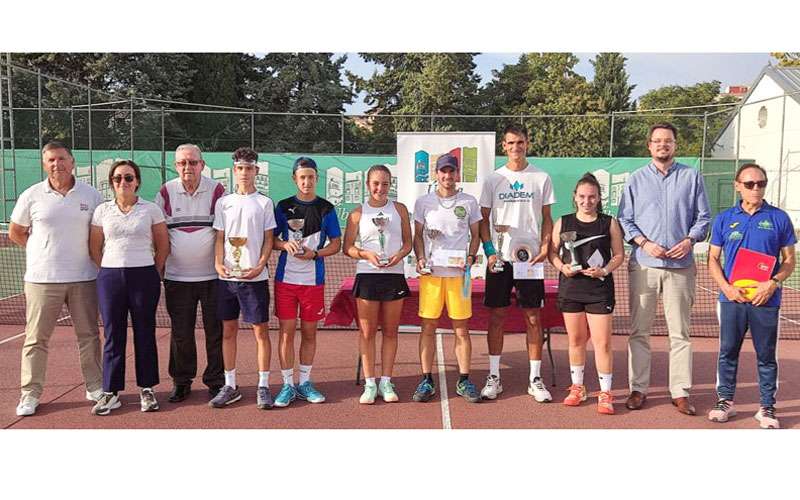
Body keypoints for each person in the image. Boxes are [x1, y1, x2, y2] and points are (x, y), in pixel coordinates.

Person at [617, 122, 711, 415]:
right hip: (644, 266)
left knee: (680, 333)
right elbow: (624, 220)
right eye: (657, 141)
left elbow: (704, 218)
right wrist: (644, 243)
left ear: (675, 145)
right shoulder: (635, 179)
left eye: (667, 141)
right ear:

============

__Work item__: Only lines holding "left" are wanted; copy all of them from the listing.

__Output__:
left knee: (680, 333)
left elbow: (704, 218)
left ear: (675, 145)
left eye: (667, 141)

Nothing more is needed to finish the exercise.